# Stocking a 10 gallon



## erijnal (Apr 5, 2006)

Hey guys, I'm going to be restocking a 10 gallon soon, and I just want a general opinion on what you guys believe is overstocked.

The tank is going to be moderately/heavily planted. Anyway, here's a short list of fish I am thinking about, as well as numbers.


Boraras brigittae - 11
Boraras merah - 8
Corydoras habrosus - 9

I would really only like 6 corydoras habrosus, but the place I want to order it from sells by minimum of 5 (6 because they include an extra). 

I plan on upgrading to an Aquaclear 30. Do you think this will cause too strong water movement?

As you can see I'm completely throwing away the inch per rule on this one, since I've read that the boraras create very little waste, and are also extremely tiny, usually less than one inch. I've also come across people housing at least 20 boraras in their 10 gallon and the tank still seeming understocked.

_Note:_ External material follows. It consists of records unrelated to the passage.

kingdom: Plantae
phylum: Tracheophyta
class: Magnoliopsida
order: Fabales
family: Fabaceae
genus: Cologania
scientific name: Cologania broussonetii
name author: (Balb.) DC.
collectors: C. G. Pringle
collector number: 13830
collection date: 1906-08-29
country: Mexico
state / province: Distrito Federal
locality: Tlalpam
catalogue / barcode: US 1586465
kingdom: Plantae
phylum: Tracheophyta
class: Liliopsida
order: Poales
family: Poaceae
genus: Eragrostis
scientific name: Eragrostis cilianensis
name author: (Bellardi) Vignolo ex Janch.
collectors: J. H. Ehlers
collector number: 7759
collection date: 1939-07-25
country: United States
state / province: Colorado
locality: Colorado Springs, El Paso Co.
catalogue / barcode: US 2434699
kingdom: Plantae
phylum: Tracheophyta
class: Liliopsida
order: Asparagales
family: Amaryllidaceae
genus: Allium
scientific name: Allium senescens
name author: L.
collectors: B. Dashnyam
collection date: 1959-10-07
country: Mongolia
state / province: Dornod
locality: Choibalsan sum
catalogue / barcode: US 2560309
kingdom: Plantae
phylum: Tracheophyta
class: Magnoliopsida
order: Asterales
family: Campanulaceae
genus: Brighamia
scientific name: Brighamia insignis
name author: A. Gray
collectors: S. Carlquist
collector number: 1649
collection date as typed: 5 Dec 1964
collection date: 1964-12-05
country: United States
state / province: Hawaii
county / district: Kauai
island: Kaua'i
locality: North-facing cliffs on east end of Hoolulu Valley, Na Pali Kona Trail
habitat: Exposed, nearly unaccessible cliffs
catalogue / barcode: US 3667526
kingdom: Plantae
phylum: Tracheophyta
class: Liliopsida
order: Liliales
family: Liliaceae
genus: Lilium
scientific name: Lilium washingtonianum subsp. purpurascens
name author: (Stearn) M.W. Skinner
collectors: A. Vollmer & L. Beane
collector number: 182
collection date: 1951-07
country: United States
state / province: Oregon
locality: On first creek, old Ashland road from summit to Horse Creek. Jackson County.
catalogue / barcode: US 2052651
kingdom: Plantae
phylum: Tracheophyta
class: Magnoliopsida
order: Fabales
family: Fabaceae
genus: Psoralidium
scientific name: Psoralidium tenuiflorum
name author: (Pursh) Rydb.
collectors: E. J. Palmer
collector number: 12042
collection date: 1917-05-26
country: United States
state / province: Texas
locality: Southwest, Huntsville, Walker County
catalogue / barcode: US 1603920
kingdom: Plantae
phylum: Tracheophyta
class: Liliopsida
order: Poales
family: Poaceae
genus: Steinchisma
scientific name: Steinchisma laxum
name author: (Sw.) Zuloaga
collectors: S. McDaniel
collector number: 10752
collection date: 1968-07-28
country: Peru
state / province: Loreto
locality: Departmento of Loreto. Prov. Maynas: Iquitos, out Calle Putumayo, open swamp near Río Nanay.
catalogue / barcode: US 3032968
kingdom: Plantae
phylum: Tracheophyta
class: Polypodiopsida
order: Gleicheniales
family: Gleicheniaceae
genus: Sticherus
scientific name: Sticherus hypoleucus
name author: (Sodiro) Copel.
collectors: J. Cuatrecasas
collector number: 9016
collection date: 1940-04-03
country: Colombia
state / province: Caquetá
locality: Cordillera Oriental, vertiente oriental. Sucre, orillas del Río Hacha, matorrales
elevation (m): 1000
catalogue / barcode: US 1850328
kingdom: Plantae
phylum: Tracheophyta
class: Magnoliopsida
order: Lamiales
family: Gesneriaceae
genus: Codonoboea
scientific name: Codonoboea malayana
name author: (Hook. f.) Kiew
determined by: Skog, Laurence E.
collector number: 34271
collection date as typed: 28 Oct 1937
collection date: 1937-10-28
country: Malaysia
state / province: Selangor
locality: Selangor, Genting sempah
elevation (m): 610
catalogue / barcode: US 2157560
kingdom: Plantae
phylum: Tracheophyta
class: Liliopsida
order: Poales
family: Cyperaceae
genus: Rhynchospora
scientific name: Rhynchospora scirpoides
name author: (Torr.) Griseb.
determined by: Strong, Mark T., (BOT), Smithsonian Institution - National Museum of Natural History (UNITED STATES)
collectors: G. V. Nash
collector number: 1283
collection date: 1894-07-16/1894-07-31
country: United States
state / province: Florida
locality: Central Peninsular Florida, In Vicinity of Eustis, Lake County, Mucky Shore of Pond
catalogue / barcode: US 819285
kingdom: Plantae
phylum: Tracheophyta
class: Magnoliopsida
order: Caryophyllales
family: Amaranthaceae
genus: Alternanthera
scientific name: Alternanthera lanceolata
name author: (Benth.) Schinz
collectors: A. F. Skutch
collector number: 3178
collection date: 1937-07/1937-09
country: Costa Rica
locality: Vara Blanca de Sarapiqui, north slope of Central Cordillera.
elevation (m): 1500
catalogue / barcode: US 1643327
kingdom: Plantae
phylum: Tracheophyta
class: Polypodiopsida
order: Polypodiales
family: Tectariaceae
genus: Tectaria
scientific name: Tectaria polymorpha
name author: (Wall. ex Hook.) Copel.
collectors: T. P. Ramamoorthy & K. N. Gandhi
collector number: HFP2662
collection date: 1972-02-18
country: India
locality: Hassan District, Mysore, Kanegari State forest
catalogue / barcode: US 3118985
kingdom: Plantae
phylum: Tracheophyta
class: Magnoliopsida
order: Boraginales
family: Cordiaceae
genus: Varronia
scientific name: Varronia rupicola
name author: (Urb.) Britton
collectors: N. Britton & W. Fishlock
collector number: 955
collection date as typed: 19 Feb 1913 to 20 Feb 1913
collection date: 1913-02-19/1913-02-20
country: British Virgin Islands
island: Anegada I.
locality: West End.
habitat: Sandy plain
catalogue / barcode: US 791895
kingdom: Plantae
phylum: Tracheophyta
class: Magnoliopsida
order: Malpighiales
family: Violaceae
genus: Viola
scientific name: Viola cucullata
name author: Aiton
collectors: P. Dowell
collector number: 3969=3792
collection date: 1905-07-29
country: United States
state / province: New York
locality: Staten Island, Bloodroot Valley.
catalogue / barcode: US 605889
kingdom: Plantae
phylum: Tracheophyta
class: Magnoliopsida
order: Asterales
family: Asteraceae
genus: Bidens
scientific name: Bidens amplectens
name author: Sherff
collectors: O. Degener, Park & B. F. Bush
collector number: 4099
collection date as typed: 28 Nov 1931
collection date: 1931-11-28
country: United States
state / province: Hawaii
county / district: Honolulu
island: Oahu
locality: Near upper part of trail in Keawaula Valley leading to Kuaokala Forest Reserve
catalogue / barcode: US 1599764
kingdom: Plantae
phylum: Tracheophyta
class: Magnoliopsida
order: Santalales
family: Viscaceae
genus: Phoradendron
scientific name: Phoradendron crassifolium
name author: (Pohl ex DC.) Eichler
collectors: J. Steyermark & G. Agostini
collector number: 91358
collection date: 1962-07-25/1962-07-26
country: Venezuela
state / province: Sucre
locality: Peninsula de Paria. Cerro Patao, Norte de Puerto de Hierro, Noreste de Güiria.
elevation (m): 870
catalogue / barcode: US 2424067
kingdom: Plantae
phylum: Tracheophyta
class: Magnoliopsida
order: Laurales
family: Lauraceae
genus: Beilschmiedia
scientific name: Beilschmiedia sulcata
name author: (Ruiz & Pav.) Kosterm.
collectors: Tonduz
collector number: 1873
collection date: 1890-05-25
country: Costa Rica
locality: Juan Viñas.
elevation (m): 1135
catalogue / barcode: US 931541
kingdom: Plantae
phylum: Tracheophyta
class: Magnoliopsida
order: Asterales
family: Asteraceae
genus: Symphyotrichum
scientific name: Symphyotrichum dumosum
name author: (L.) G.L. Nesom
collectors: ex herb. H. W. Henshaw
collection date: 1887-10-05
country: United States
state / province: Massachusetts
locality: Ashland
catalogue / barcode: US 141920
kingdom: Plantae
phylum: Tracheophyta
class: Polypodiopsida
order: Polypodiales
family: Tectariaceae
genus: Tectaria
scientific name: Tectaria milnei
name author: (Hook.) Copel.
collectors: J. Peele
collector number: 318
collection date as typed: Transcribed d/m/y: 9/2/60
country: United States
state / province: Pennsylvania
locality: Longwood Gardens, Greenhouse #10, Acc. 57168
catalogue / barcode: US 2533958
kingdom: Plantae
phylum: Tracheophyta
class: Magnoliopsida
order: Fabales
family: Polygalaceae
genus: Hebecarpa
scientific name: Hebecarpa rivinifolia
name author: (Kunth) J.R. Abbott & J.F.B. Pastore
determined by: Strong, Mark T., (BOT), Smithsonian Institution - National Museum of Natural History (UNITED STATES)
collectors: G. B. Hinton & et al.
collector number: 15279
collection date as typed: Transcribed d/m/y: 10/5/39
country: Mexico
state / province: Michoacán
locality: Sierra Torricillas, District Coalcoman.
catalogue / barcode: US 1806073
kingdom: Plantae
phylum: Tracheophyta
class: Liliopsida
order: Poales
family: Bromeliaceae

Anyway, your opinions are valued.


----------



## turtlehead (Nov 27, 2004)

Why dont you just get 15 Boraras brigittae and the rest corys? These small fish will look nice in a planted 10g or 20 of one sp. of these small fish, great looking. If you get a few of each it will look too sparse because these fishes are all small.


----------



## JanS (Apr 14, 2004)

Your plan sounds pretty much like one of my 30 gallon tanks.
You're right, with that small body mass, you won't be overcrowded at all.

Actually, I have both brigittae's and merah's together in the tank, and they hang out together, so it really doesn't leave it looking like there are gaps. I guess it's up to you whether you'd rather have all one kind, or both of them in the final decision.

I don't think 9 Habrosus would be too many either, again with the small body mass. They're sooo cute too. 

I don't think the AC 30 would be too much water movement for them since you'll have it heavily planted too.


----------



## AaronT (Apr 26, 2004)

I agree with Jan. In a heavily planted tank you'll be fine with that stocklist. I have a heavily planted 10 gallon tank that has about 40-50 Endlers in it and it's fine.


----------



## erijnal (Apr 5, 2006)

Hey Jan, are your brigittae all colored a deep red, or is only the dominant male colored deeply. I've read that all the other males are a pinkish-red, and females are uncolored. Is this true?

Also, are the merah's like that at all (only few of them colored, etc)?

Just want to know because I'm adding the boraras for color in the aquarium. If I don't get that with them, then I might try finding boraras micros.


----------



## JanS (Apr 14, 2004)

Hi James.
All of mine (brigittae and merah's) are colored deep red, except the juvies, so they are really pretty in the tank.  The dominant male may have a little more color, but I sure wouldn't consider any of them even close to being on the dull side.


----------



## erijnal (Apr 5, 2006)

Ah, good to know. Thanks Jan.


----------